What is a Context Window?

A context window is the maximum amount of text — measured in tokens — that an AI language model can process in a single interaction. It includes everything: your system prompt, the conversation history, any documents or data you paste in, and the model's own response. Think of it as the model's working memory. Once you exceed the context window, the model either refuses the request, silently truncates older content, or degrades in quality as important context gets pushed out. Understanding context windows is essential for designing prompts that work reliably, especially when working with long documents, multi-turn conversations, or complex instructions.

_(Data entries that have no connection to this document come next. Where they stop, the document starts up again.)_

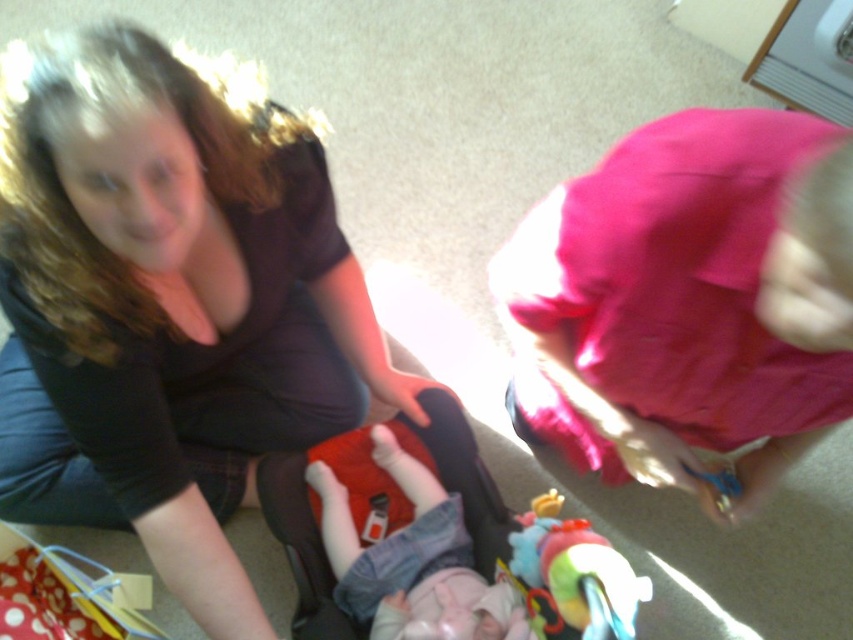
Question: Does pink fabric at upper right have a smaller size compared to denim pants at center?

Choices:
 (A) yes
 (B) no

Answer: (B)

Question: Which is nearer to the denim pants at center?

Choices:
 (A) rubberized plastic toy at lower center
 (B) matte black shirt at center
 (C) pink fabric at upper right

Answer: (A)

Question: Which object is the closest to the denim pants at center?

Choices:
 (A) matte black shirt at center
 (B) pink fabric at upper right
 (C) rubberized plastic toy at lower center

Answer: (C)

Question: Does matte black shirt at center appear over rubberized plastic toy at lower center?

Choices:
 (A) no
 (B) yes

Answer: (B)

Question: From the image, what is the correct spatial relationship of matte black shirt at center in relation to rubberized plastic toy at lower center?

Choices:
 (A) below
 (B) above

Answer: (B)

Question: Which object is closer to the camera taking this photo?

Choices:
 (A) denim pants at center
 (B) rubberized plastic toy at lower center

Answer: (B)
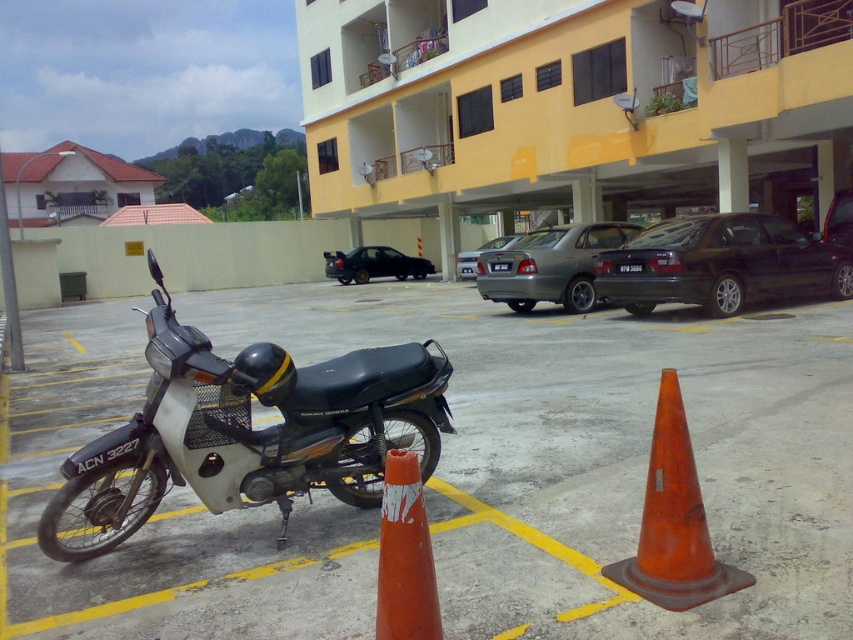
Is black metallic car at right below orange rubber traffic cone at lower center?

No.

Between black metallic car at right and orange rubber traffic cone at lower center, which one appears on the left side from the viewer's perspective?

Positioned to the left is orange rubber traffic cone at lower center.

The width and height of the screenshot is (853, 640). What are the coordinates of `black metallic car at right` in the screenshot? It's located at (720, 264).

Where is `black metallic car at right`? This screenshot has width=853, height=640. black metallic car at right is located at coordinates (720, 264).

Does point (701, 566) come farther from viewer compared to point (479, 253)?

No, (701, 566) is in front of (479, 253).

The width and height of the screenshot is (853, 640). Describe the element at coordinates (672, 522) in the screenshot. I see `orange rubber traffic cone at lower right` at that location.

Identify the location of orange rubber traffic cone at lower right. The height and width of the screenshot is (640, 853). (672, 522).

Between black metallic car at right and black matte sedan at center, which one appears on the left side from the viewer's perspective?

From the viewer's perspective, black matte sedan at center appears more on the left side.

Between black metallic car at right and black matte sedan at center, which one is positioned higher?

Positioned higher is black matte sedan at center.

Measure the distance between point (639, 275) and camera.

Point (639, 275) and camera are 40.87 feet apart from each other.

Where is `black metallic car at right`? black metallic car at right is located at coordinates (720, 264).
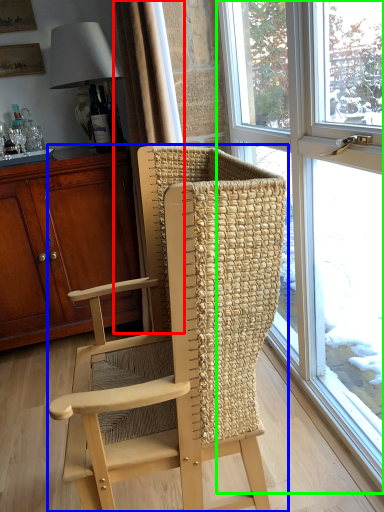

Context window sizes vary dramatically across models. GPT-4o supports 128K tokens (roughly 96,000 words or a 300-page book). Claude offers models with up to 200K tokens, and some configurations extend to 1M tokens. Gemini 1.5 Pro supports up to 2M tokens. However, bigger is not always better — models tend to perform best when the most relevant information is positioned at the beginning or end of the context (the "lost in the middle" problem). A 200K context window does not mean you should always fill it. Focused, well-structured context with only the most relevant information typically outperforms dumping everything into a massive prompt.

Strategies for working within context limits include chunking long documents and processing them in parts, using summarization to compress prior conversation history, prioritizing the most relevant sections of source material, and leveraging RAG to dynamically retrieve only what is needed. For multi-turn conversations, be aware that every message in the history consumes tokens — long chats eventually push out your original instructions. Reset or summarize periodically. Use a token calculator to measure exactly how much context you are consuming and plan your prompts accordingly.